A great example of why the success of ML in typical ML domains can't be trivially translated to finance. Typical domains lack feedback. A dog won't alter its appearance as a result of being classified by image recognition algos.
This is a good point but allow me to play devil’s advocate. If a breeder uses an ML system to select from many possibilities to find breeding specimens, then the product of those specimens is used for the next generation of ML system, there is now the possibility of a feedback loop.
What I think is funny about this is that some people worry that AI will control us. But if AI were really controlling our lives would we even know? In the example of the paper, machines have taught us how it would prefer we talk about equities.
Wouldn't a great intelligence just find subtle ways to incentivize us to do what it wanted without announcing itself or it's motives? Maybe the machines already took over.
Fascinating. Is there already a nice buzzword for this phenomenon in general? I mean IAs read financial reports and will do online shopping for us in the future. Maybe something like IAO? Intelligent Agent Optimization? Just asking for a friend of course...
Interesting how the CEO feedback effect also relies on a study of what volume of their stock is traded algorithmically. Also seeing things like this monitoring, for example in AI to predict whether students are cheating. https://unintendedconsequenc.es/ceos-students-algorithms/
> * Recommender engines (e.g. music similar to the one I'm listening to)
Is only ethical when opt-in, otherwise it violates user privacy to build preference profiles and requires additional private data to make accurate inferences.
> Face unlocks for phones
Heavily racially biased. Facial recognition in general is heavily racially biased.
Other than that, I guess that's a good list. If ML stayed in those arenas it might be a net good, unfortunately those things on the list are mostly side-effects rather than targeted intentions from where research is going (where it's funded). The vast majority of ML/AI work is focused on hijacking people's private data to steal their attention and psychologically manipulate them.
"Not working as good" is not the same as "actively working against". Unless of course a perfect Aryan visage serves as a master key to all face-locked phones.
The question wasn't "which ML use cases are potentially good", it was "which ML use cases are seen as predatory by users". So it doesn't matter that face detection has the possibility to be good, it's currently bad
Bad, but not predatory. For example most speech recognition systems I tried often produce hilarious results with my accent, but I don't feel the tech is out to get me, it is just less than useless.
On the other hand something like ad-tech feels more dangerous the better it works, to the point that I employ active countermeasures.
Not so sure about these. Personally, I mostly feel deprived of options. (E.g., I guess, there are some videos uploaded to YT every day, and there must be more than some 3 months old news clips and those videos I've already seen, but it has actually become hard to learn about them. Therefore, in my personal YT universe, human creativity came mostly to a stop.)

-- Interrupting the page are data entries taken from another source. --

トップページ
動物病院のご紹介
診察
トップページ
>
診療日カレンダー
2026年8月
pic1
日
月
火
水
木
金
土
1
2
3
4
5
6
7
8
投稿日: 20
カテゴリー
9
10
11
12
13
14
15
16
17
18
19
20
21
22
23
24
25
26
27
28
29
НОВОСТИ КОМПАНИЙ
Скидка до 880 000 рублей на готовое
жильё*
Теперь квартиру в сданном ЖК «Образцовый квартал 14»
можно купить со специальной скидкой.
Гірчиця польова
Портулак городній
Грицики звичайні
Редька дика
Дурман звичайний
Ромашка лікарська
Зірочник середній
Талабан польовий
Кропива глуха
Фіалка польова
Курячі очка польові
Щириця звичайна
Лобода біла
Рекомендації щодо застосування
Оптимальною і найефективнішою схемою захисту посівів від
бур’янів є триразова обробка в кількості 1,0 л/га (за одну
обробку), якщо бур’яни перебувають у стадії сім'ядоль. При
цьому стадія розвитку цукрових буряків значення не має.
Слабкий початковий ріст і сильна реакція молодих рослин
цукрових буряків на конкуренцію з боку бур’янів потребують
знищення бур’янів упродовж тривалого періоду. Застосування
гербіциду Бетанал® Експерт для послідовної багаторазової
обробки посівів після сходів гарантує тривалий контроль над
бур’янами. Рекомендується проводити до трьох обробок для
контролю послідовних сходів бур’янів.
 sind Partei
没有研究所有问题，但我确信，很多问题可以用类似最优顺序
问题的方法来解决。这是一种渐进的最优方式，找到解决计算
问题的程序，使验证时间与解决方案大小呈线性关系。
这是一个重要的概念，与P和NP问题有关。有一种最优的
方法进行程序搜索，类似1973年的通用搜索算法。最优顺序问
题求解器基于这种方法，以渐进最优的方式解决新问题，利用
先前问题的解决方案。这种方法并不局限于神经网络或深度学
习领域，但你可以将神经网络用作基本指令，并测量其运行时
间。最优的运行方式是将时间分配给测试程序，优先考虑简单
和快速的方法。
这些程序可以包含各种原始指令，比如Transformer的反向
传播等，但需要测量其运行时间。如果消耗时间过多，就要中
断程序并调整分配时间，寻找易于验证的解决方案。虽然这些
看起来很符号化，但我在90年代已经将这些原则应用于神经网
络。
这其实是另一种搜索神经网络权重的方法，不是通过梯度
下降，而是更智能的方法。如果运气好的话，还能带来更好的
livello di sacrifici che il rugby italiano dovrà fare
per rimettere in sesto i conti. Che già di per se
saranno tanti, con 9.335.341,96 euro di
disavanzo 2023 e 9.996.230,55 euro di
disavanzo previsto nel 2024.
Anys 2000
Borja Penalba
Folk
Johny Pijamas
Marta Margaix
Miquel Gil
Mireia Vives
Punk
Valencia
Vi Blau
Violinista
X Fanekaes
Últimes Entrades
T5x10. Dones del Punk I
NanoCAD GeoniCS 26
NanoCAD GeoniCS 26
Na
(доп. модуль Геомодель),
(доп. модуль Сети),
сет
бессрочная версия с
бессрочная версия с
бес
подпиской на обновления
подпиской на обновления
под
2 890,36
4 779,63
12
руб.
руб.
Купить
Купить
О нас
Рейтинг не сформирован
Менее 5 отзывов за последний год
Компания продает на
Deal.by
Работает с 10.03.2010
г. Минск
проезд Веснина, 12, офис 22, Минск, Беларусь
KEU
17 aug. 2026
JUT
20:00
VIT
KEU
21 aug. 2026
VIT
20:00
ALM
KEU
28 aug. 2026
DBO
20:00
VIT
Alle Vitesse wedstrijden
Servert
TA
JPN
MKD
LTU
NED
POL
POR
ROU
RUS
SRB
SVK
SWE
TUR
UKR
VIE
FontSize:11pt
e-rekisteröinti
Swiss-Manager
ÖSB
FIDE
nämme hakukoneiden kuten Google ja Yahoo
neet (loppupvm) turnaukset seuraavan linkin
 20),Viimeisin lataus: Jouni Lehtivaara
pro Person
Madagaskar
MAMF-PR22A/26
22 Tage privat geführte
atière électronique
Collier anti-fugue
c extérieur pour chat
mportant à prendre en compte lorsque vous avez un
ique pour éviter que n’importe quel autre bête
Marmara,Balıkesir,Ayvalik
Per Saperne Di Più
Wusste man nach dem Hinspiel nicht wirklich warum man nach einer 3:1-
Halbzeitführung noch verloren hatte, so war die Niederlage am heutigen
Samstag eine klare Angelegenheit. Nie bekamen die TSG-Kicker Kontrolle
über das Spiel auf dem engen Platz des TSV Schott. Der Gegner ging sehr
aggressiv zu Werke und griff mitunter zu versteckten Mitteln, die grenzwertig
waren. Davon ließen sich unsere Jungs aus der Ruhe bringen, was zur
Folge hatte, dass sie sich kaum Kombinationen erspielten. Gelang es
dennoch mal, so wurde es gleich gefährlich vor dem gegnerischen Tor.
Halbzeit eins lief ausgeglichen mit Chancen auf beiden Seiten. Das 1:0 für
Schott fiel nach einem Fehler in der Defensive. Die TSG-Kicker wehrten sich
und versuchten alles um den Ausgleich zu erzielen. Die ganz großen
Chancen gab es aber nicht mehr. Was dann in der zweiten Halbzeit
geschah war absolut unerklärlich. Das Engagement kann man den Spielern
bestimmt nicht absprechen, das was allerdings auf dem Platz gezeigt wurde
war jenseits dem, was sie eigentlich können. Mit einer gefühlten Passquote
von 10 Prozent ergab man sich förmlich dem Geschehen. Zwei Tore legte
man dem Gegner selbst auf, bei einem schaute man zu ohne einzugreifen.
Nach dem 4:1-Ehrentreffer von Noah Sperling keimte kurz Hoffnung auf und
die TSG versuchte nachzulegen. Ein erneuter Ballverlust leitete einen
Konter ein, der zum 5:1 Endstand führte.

Most new cars sold in Brazil, for over a decade now, can run on gasoline or sugar-cane ethanol, or a mix of both in any proportion. One can fill up with either or both without bothering informing the car, and when turned on the engine will quickly adjust to the mix present. AFAIK, that adjusting is mostly ML.
Machine translation. Dictation. Assistive devices. Robotics. Control systems. Protein folding. Search that's better than ctrl+f. Helping you find a good movie to watch tonight. And much much much more.
I wonder how long until a corporate disclosure ends up accidentally (or purposefully?) serving as an adversarial attack.
Back when I studied it, there were plenty of known 'soft-spots' in different methods (implied negation, euphemism, etc.) that corporate nonsense-speak seems well-suited to replicate.